# Lawnmower lines



## Schaef (May 28, 2018)

Noticed today that I have dark green checkerboard lines that seem to be from mowing the grass. Is this caused from mulching or possibly where the wheels track?
Would throwing down more N fix this?


----------



## Stuofsci02 (Sep 9, 2018)

It is because your wheels lay the grass down and the sun reflects off it differently... This is how you stripe you grass if you get a striping roller.. here is my front yesterday after striping... you are doing the same thing with just the wheels..


----------



## Schaef (May 28, 2018)

If I look closely those lines are physically darker green than the rest of the grass. I cut the grass 3-4 days ago so none of the grass looks to be laying in a different direction, its all fairly straight up. 
Also, it seems like the dark green grass lines are taller/grew faster than the rest.


----------



## foroxc (May 9, 2018)

I'm not a pro, but in my opinion look like you always mow in the same direction, try mowing different direction that works for me but my yard is way much smaller. just my opinion may work.


----------



## SNOWBOB11 (Aug 31, 2017)

If the grass along the wheel tracks is taller because it never got cut fully it might be greener. Generally taller grass has a darker green look to it.


----------



## Grasshopper (Nov 12, 2017)

Schaef said:


> If I look closely those lines are physically darker green than the rest of the grass. I cut the grass 3-4 days ago so none of the grass looks to be laying in a different direction, its all fairly straight up.
> Also, it seems like the dark green grass lines are taller/grew faster than the rest.
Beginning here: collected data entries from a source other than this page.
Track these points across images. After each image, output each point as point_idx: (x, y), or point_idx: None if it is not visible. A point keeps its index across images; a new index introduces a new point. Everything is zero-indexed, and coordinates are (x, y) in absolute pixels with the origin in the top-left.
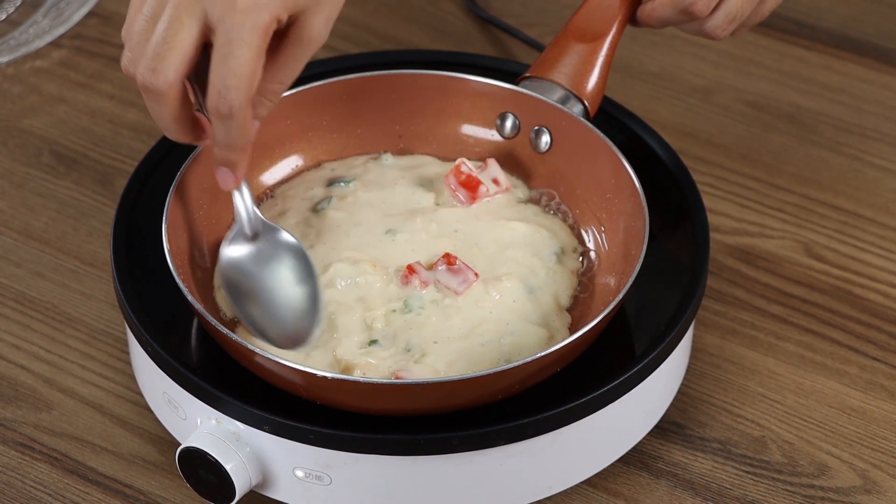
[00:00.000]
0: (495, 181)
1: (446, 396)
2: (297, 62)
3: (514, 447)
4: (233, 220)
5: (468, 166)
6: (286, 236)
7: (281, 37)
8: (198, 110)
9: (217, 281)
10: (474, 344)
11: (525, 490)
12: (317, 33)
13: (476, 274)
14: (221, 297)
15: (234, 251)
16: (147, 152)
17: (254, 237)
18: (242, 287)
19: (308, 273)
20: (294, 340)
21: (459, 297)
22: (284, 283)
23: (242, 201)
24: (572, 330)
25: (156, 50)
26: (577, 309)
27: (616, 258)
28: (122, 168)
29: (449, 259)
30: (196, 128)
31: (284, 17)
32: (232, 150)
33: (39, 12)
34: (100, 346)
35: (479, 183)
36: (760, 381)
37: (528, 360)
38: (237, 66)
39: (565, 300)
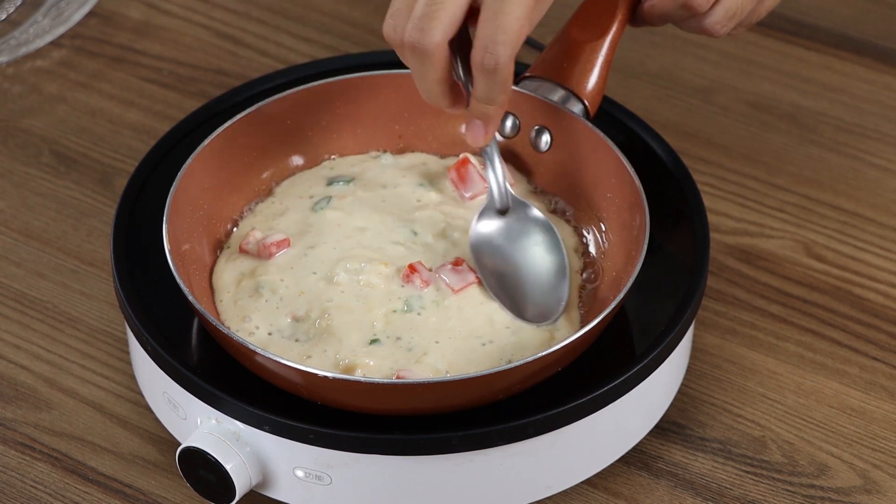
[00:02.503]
0: None
1: (447, 396)
2: (537, 18)
3: (514, 447)
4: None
5: (473, 161)
6: (536, 213)
7: None
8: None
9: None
10: (475, 344)
11: (525, 490)
12: None
13: (477, 277)
14: (221, 302)
15: (484, 226)
16: (147, 152)
17: (503, 212)
18: (494, 262)
19: (557, 247)
20: (543, 315)
21: (460, 298)
22: (535, 260)
23: (495, 176)
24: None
25: (424, 11)
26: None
27: (616, 258)
28: (122, 168)
29: (457, 261)
30: (455, 93)
31: None
32: (490, 104)
33: (39, 12)
34: (100, 345)
35: (480, 180)
36: (760, 381)
37: (529, 359)
38: (508, 23)
39: (581, 294)
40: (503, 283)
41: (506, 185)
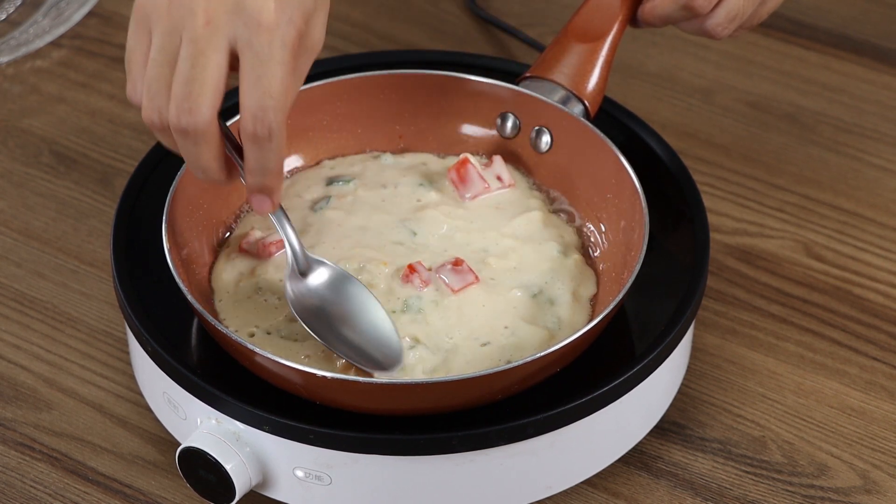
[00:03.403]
0: (499, 178)
1: (447, 396)
2: (304, 72)
3: (514, 447)
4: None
5: (473, 161)
6: (335, 269)
7: None
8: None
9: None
10: (475, 344)
11: (525, 490)
12: (318, 39)
13: (477, 277)
14: (220, 302)
15: (300, 292)
16: (147, 152)
17: (304, 273)
18: (321, 318)
19: (368, 296)
20: (389, 362)
21: (459, 298)
22: (360, 309)
23: (288, 240)
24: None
25: (186, 90)
26: None
27: (616, 259)
28: (122, 168)
29: (457, 261)
30: (230, 165)
31: (304, 28)
32: (268, 175)
33: (39, 12)
34: (100, 346)
35: (480, 180)
36: (760, 381)
37: (528, 359)
38: (272, 86)
39: (579, 295)
40: (343, 339)
41: (301, 247)
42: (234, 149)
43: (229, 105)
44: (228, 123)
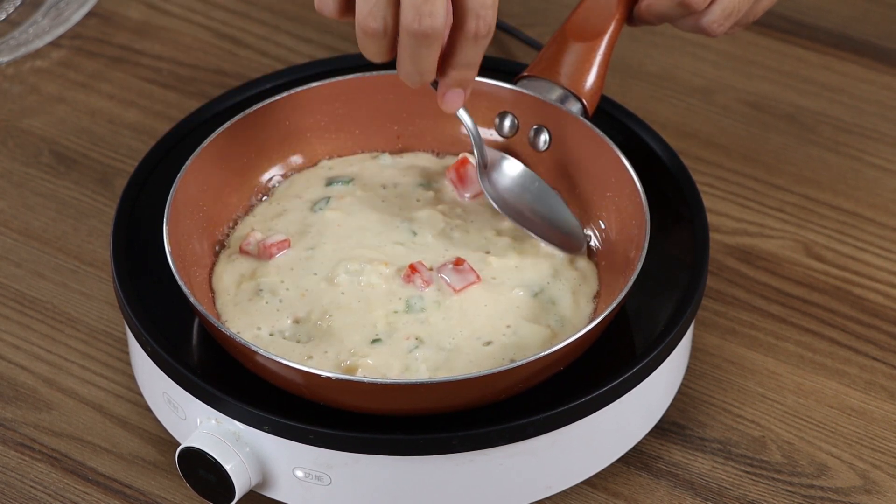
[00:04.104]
0: None
1: (449, 396)
2: None
3: (514, 447)
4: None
5: (472, 161)
6: (511, 161)
7: None
8: None
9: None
10: (477, 344)
11: (525, 490)
12: None
13: (478, 277)
14: (221, 304)
15: (487, 186)
16: (147, 152)
17: (486, 166)
18: (516, 212)
19: (543, 185)
20: (579, 243)
21: (461, 297)
22: (543, 199)
23: (475, 134)
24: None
25: None
26: None
27: (616, 258)
28: (122, 168)
29: (458, 261)
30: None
31: None
32: (472, 69)
33: (39, 12)
34: (100, 346)
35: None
36: (760, 381)
37: (530, 359)
38: None
39: (580, 294)
40: (537, 225)
41: (481, 142)
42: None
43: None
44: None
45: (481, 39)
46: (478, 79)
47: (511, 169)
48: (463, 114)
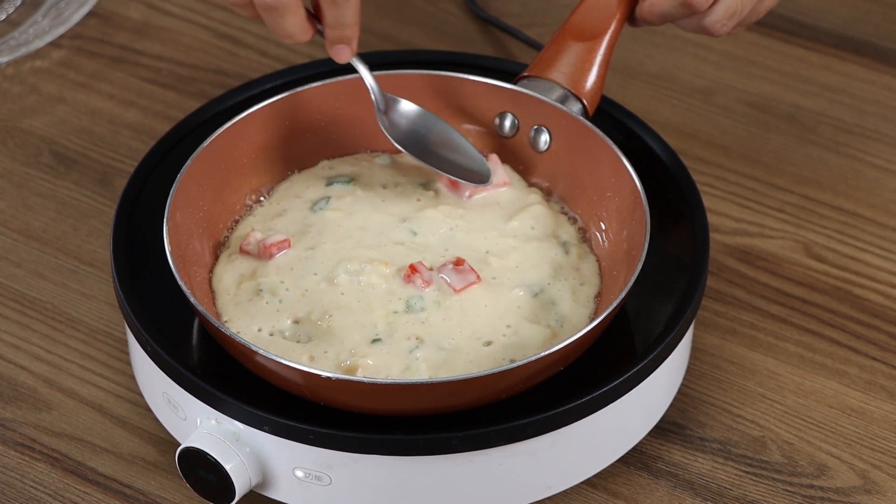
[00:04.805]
0: (495, 177)
1: (450, 396)
2: None
3: (514, 447)
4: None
5: None
6: (408, 103)
7: None
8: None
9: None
10: (477, 344)
11: (525, 490)
12: None
13: (479, 277)
14: (222, 304)
15: (386, 121)
16: (147, 152)
17: (385, 111)
18: (418, 146)
19: (443, 123)
20: (485, 173)
21: (461, 297)
22: (442, 135)
23: (367, 81)
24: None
25: None
26: None
27: (617, 258)
28: (122, 168)
29: (458, 261)
30: (310, 22)
31: None
32: (347, 27)
33: (39, 12)
34: (100, 346)
35: None
36: (760, 381)
37: (531, 359)
38: None
39: (580, 293)
40: (442, 158)
41: (377, 85)
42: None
43: None
44: None
45: (341, 3)
46: (477, 78)
47: (409, 110)
48: (355, 62)
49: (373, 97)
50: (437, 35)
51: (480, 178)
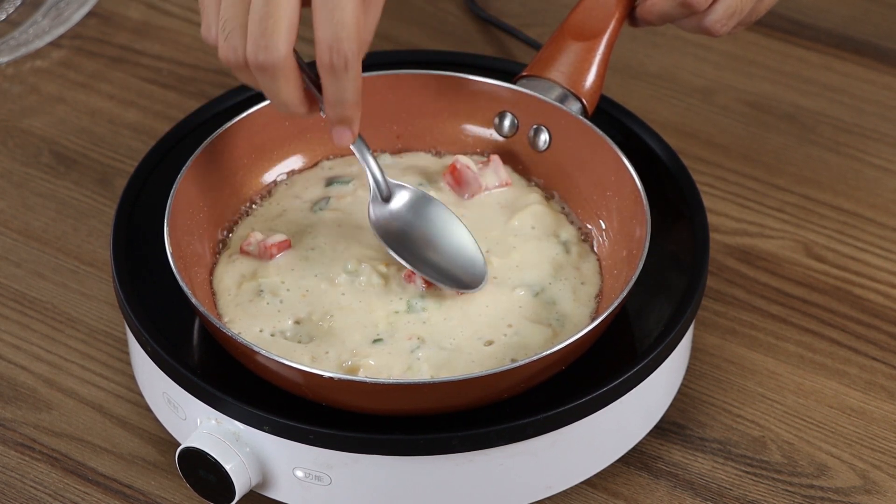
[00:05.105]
0: (497, 176)
1: (451, 396)
2: (378, 7)
3: (514, 447)
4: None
5: (463, 163)
6: (420, 191)
7: None
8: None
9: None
10: (478, 344)
11: (525, 490)
12: None
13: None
14: (222, 304)
15: (381, 215)
16: (147, 152)
17: (387, 199)
18: (404, 241)
19: (451, 217)
20: (472, 280)
21: (462, 297)
22: (443, 230)
23: (369, 168)
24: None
25: (261, 27)
26: None
27: (617, 257)
28: (122, 168)
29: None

When was the last time you fertilized and what method?

From what you've said and the picture it sounds like it may be the same problem I've had before with fert spike.
My spreader was broken (crappy Scott's mini edgeguard) and it was dropping concentrated lines of fertilizer which led to chessboard like patterns and darker faster growing lines of grass.


----------



## Chris LI (Oct 26, 2018)

SNOWBOB11 said:


> If the grass along the wheel tracks is taller because it never got cut fully it might be greener. Generally taller grass has a darker green look to it.


+1^
Also, if you made any ruts while mowing during wet periods, those areas will tend to collect water during future rain events (thus, staying greener). As others have mentioned, altering mowing patterns will help to reduce both the higher uncut blades and rutting.


----------



## TommyTester (Jul 3, 2018)

Cut diagonally the next few times and see if it's related to mowing. It looks odd, like it repeats every 3 rows.


----------



## Schaef (May 28, 2018)

TommyTester said:


> Cut diagonally the next few times and see if it's related to mowing. It looks odd, like it repeats every 3 rows.


That was my thinking, my last cut was width ways (left to right in the pic) and you can slightly see the dark green lines going that way too. It seems to be every 2-3 tracks of the mower.
With the rain we are getting it may go away and blend in. Ill try diagonal next cut and report back.


----------



## TommyTester (Jul 3, 2018)

Schaef said:


> That was my thinking, my last cut was width ways (left to right in the pic) and you can slightly see the dark green lines going that way too. It seems to be every 2-3 tracks of the mower. With the rain we are getting it may go away and blend in. Ill try diagonal next cut and report back.


I am using a riding mower this year and the lawn looks like a carpet once mowed as compared to my push mower that left deep wheel marks and footprints  ; both very noticeable afterwards especially when I'd mow high. I'll never go back to a push mower.

That said, I have noticed some green streaking a few days after mowing now too. I think it is due to the front wheels of the rider pushing down the grass and then the suction from the deck, set on HIGH, not being able to lift the smashed grass back up fully as it cuts as compared to the grass in the center of the row; therefore resulting in an uneven cut.

A compounding factor is the tendency of rider owners to drive far faster than we should (since it's fun), not giving the machine enough time to suck up the smashed grass fully prior to the cut. I side-discharge too, so the suction is not as strong as if I were to use mulching blades.

The green streaking I see is noticeable once the smashed grass has time to pop back up, with these blades appearing greener because they are indeed taller than the grass in the center of the row.

I'm going to try to drive slower next time to see if the green streaking I see is reduced.

Good topic!


----------